En consecuencia, al profundizar sobre el origen del término, confirmamos su procedencia y establecemos que el mismo nació de las entrañas del los evangélicos cristianos, que no procede del Islam, y que surgió como una reacción con el propósito de defender principios básicos de la fe. ¿Qué amenazaba la fe? Tal parece que muchos veían una amenaza en las teorías de Darwin y, sobre todo, una nueva exégesis que relativizaba cuestiones bíblicas de base, que llegaba sobre todo de Alemania y que se extendía por los seminarios. Respecto de la evolución, en algunos casos el asunto se “judicializó”, generando un debate por demás interesante.

Va de suyo que la palabra que nos ocupa, más allá de los acontecimientos históricos, la liviandad periodística y lo que llamaría la “esloganización” general, se refiere a los fundamentos. Es fundamentalista todo aquel que adopta ideas, creencias, modos y/o estilos cualquiera sea su origen con grados superlativos de certeza. En el campo de las creencias esto tiende a lo absoluto. Es en ese sentido que cada quien se observará a sí mismo y decidirá si su convencimiento es o no fundamentalista. Por eso hay que ser muy cauto con los etiquetamientos y, lo reiteramos centralmente en otras palabras, una introspección siempre ayudará a ubicarse y establecer el grado de adhesión que se tiene respecto de lo que se dice creer. Fundar la propia existencia no necesariamente significa abandonar el respeto por la pluralidad.

En lo personal yo no creo que el mundo sufra por el fundamentalismo, sino que sufre por la falta de Dios, estoy convencido de ello. Creo que muchas personas abrazan causas violentas porque están ahogados por el relativismo y la consecuente falta de valores en una sociedad signada por el status quo (en sentido de ambigüedad). Pero seamos precisos, si una persona mata a otra es una asesina; si incita a un crimen es un apologista, no importa cuál sea su razón ni su creencia.

Hay movimientos violentos que se desarrollan en forma asombrosamente simple, que alcanzan a cientos de miles de personas que viven en la más amarga marginalidad, ofreciendo sentido a sus vidas en torno a un conjunto de ideas orientadas a concentrar el resentimiento existente en un enemigo único como causante de todos los males; en ese caso, el origen del problema está claramente en las condiciones preexistentes.

# Líneas proporcionadas:

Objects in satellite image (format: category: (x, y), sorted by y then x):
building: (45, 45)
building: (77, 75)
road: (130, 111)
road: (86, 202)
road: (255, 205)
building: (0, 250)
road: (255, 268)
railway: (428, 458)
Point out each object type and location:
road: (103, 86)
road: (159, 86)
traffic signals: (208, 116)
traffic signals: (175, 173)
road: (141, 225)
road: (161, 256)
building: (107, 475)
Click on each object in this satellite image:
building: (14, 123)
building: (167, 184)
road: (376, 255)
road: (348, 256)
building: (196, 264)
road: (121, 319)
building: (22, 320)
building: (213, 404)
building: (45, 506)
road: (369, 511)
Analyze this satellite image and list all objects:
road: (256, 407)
--
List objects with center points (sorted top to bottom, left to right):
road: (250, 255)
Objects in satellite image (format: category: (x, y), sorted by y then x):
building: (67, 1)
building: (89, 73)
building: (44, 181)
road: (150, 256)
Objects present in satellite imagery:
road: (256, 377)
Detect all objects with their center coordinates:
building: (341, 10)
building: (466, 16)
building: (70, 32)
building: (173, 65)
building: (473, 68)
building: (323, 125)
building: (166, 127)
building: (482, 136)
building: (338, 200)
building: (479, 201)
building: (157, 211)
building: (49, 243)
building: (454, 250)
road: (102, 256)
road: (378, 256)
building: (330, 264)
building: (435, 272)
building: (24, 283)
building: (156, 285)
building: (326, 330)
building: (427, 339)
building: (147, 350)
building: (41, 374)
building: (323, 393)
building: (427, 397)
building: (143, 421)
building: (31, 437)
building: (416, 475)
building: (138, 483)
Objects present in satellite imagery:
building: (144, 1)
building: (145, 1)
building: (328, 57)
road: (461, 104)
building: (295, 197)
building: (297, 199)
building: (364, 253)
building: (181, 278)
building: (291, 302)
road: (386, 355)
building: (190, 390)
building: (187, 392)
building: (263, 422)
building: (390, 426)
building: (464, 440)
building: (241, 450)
--
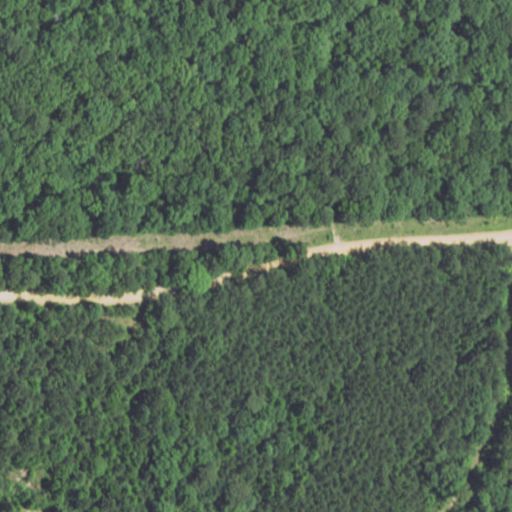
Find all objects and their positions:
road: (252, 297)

# Tarea planteada 1:
En el texto sobre el fundamentalismo, ¿de dónde llegaba sobre todo la nueva exégesis que relativizaba cuestiones bíblicas de base?
# Tarea planteada 2:
Prolongue el texto sobre el fundamentalismo a partir de su última oración.

# Respuesta correcta 1:
Sobre todo de Alemania.

# Respuesta correcta 2:
¿Fundamentalismo en qué?

El origen mismo de los bautistas está vinculado, entre otras cosas, a la concepción de que la unión del Estado y la religión es repugnante y causa de tragedias. En ningún lado surge que nuestros mayores en la fe repararan en la necesidad de la separación entre el Estado y la religión por la actitud de fundamentalistas religiosos; lo que descubrieron fue la importancia de la libertad luego de siglos de triste experiencia de unión entre el poder terrenal –en ese punto la monarquía absoluta– y el clero incrustado en él. Muchos murieron porque los actos de sus vidas fundadas en La Palabra, desafiaron esta situación. Recordemos, por citar uno, a Thomas Helwys, con su “Oíd, oh rey, y no desechéis los consejos de los pobres. Dejad que sus quejas te lleguen. El rey es un hombre mortal, y no un Dios; por eso no tiene jurisdicción sobre las almas inmortales de sus súbditos, para que decrete leyes y ordenanzas para ellas”. Helwys se pudriría literalmente en prisión por ese escrito: un valiente ejemplo de fundamentalismo, sin lugar a dudas.

Es posible señalar que en todos los campos de la acción humana los procesos institucionales son evolutivos y perfectibles, se van buscando las mejores alternativas en un camino signado por la prueba y el error; en materia de fe no sucede lo mismo, de ahí la importancia de la separación entre el poder temporal/terrenal y la religión. Simultáneamente, la fe y/o la religión será el lecho sobre el que fluye la vida social.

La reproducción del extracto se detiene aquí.